# Finding Data using the NASA CMR-STAC API

**Summary**

This notebook will demonstrate how to find and access remote sensing data using the [NASA Common Metadata Repository (CMR) SpatioTemporal Asset Catalog (STAC) application programming interface (API)](https://cmr.earthdata.nasa.gov/stac/docs/index.html). The CMR-STAC API is NASA's implementation of the [STAC API specification](https://stacspec.org/) for all Earth Science data archived by NASA Earthdata. The current implementation allows users to execute searches within provider catalogs (e.g., LPCLOUD) to find the STAC Items they are searching for. All the providers can be found at the CMR-STAC endpoint here: <https://cmr.earthdata.nasa.gov/stac/>. In this exercise, we will query the **LPCLOUD** provider to identify STAC Items matching our search criteria.

After finding the results we are interested in, we will write a text file output with links that will allow us to access the HLS assets in the cloud. We will create an example text file of these cloud access links for use via HTTPS and Amazon Web Services s3 buckets.

**What is STAC?**  

[SpatioTemporal Asset Catalog (STAC)](https://stacspec.org/) is a specification that provides a common language for interpreting geospatial information in order to standardize indexing and discovering data.  

The [STAC specification](https://stacspec.org/core.html) is made up of a collection of related, yet independent specifications that when used together provide search and discovery capabilities for remove assets.

### JOBS
1. According to the CMR-STAC notebook, what is the purpose of the common language that STAC provides for interpreting geospatial information?
2. Reproduce the part of the CMR-STAC notebook starting at "After finding the" and ending at "for remove assets.".

### ITEMS
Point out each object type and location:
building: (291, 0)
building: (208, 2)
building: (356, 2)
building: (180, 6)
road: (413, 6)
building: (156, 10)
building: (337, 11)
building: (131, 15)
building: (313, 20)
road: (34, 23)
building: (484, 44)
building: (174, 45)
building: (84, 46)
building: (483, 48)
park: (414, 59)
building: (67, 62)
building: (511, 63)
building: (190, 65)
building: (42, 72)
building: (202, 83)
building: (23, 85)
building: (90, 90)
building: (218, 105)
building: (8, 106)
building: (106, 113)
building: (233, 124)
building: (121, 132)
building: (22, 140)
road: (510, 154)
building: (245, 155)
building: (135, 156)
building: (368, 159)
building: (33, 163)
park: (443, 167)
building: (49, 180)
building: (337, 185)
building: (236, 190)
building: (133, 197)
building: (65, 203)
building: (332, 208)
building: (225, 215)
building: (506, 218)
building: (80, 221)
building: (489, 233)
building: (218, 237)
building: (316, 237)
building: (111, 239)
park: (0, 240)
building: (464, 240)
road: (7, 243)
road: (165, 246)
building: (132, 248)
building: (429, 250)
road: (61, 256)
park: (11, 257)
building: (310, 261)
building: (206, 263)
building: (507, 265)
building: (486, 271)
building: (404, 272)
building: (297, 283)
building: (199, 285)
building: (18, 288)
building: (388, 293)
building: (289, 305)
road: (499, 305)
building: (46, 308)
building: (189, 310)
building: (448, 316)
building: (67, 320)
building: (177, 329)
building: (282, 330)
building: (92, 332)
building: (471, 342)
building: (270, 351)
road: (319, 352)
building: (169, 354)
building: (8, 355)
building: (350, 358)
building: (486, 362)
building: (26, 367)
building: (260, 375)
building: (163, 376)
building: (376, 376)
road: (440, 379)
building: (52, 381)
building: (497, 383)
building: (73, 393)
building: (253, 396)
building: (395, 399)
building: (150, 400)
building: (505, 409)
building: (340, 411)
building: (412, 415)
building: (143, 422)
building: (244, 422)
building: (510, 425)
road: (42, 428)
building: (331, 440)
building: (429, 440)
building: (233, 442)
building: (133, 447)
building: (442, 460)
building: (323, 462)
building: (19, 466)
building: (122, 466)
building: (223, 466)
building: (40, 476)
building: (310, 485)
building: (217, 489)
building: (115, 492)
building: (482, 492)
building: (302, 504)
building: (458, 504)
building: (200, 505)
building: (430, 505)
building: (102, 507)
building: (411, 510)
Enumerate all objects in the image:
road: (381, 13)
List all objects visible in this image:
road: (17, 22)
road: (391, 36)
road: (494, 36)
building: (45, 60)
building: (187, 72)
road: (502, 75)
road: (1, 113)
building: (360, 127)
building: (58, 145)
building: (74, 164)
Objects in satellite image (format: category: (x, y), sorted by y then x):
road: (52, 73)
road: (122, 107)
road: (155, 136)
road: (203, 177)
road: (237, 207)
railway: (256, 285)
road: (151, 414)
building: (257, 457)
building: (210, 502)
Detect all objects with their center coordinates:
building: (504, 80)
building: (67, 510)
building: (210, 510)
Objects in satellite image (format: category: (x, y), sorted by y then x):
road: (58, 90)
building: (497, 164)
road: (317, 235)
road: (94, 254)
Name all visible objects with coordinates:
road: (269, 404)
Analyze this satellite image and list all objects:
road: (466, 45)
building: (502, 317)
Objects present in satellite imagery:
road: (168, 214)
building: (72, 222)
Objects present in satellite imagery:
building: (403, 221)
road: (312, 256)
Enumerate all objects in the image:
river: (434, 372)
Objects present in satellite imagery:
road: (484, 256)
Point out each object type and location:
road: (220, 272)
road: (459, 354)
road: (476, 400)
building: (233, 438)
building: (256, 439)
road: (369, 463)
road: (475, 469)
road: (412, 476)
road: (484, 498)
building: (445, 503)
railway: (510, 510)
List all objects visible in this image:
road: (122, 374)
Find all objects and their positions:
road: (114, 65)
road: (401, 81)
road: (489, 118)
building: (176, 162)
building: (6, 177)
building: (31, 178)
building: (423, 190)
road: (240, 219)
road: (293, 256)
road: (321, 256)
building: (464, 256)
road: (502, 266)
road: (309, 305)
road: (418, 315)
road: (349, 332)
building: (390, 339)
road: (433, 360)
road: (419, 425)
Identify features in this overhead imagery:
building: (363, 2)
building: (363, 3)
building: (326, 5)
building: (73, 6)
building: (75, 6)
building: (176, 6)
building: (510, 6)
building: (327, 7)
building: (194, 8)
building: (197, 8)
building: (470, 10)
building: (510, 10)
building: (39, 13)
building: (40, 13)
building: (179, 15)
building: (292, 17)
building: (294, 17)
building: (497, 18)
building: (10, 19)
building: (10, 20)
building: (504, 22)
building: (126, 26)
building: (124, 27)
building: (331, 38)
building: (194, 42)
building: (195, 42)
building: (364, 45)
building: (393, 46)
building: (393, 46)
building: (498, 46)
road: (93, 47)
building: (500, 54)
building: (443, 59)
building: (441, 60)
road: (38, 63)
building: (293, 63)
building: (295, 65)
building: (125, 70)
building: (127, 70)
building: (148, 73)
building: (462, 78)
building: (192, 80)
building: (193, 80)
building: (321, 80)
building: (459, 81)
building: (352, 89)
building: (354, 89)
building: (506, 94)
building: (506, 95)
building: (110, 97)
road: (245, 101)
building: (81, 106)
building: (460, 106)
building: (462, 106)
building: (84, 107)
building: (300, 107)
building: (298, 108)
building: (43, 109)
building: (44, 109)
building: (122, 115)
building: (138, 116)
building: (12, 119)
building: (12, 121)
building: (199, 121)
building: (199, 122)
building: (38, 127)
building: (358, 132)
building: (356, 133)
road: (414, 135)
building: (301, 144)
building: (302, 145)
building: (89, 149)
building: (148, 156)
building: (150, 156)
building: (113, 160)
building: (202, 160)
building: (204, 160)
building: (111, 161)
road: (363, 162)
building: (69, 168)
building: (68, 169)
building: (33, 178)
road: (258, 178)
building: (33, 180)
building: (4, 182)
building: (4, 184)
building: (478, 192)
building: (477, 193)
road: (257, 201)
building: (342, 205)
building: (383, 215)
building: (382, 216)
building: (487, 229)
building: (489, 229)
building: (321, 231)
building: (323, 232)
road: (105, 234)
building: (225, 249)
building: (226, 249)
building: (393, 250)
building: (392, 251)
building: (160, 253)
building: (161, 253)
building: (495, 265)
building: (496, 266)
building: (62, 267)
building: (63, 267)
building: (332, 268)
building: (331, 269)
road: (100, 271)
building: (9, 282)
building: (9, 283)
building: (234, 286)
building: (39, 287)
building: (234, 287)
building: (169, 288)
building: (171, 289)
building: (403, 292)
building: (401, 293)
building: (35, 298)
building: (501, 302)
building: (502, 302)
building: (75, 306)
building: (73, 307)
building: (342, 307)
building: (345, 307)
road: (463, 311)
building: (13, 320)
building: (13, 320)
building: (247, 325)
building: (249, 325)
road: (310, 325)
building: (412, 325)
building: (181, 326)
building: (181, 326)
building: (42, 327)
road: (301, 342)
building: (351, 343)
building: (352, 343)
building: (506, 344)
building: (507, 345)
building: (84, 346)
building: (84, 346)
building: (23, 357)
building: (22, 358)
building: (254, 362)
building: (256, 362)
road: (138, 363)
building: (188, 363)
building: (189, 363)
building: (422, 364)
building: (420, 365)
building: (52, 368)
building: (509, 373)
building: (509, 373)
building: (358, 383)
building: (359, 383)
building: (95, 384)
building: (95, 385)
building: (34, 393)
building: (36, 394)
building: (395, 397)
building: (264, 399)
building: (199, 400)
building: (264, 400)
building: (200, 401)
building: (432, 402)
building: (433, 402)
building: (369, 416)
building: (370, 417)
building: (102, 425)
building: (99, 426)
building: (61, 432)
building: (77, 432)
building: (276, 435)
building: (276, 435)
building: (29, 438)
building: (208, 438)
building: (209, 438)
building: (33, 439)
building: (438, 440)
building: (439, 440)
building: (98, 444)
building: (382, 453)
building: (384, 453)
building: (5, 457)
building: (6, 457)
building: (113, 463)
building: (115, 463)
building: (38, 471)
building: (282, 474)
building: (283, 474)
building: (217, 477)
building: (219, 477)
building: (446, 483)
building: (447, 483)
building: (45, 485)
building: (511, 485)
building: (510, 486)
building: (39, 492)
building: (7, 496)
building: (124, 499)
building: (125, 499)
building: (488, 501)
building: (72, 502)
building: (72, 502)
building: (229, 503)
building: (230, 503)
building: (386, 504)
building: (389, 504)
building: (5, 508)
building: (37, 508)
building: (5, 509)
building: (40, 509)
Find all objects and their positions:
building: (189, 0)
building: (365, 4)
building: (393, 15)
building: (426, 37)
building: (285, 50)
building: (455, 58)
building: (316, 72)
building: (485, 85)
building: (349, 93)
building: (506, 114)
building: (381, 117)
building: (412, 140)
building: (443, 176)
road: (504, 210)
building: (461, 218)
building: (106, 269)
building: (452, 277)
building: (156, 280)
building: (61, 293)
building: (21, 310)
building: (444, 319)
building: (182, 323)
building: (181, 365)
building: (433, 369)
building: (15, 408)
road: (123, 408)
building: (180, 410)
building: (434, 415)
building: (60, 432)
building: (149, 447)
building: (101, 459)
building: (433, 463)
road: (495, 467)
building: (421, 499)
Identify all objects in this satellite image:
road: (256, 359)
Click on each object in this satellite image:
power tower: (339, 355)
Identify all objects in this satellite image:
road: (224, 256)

### ANSWERS TO THE EXERCISE
1. The common language exists to standardize the indexing and discovery of geospatial data.

2.
After finding the results we are interested in, we will write a text file output with links that will allow us to access the HLS assets in the cloud. We will create an example text file of these cloud access links for use via HTTPS and Amazon Web Services s3 buckets.

**What is STAC?**  

[SpatioTemporal Asset Catalog (STAC)](https://stacspec.org/) is a specification that provides a common language for interpreting geospatial information in order to standardize indexing and discovering data.  

The [STAC specification](https://stacspec.org/core.html) is made up of a collection of related, yet independent specifications that when used together provide search and discovery capabilities for remove assets.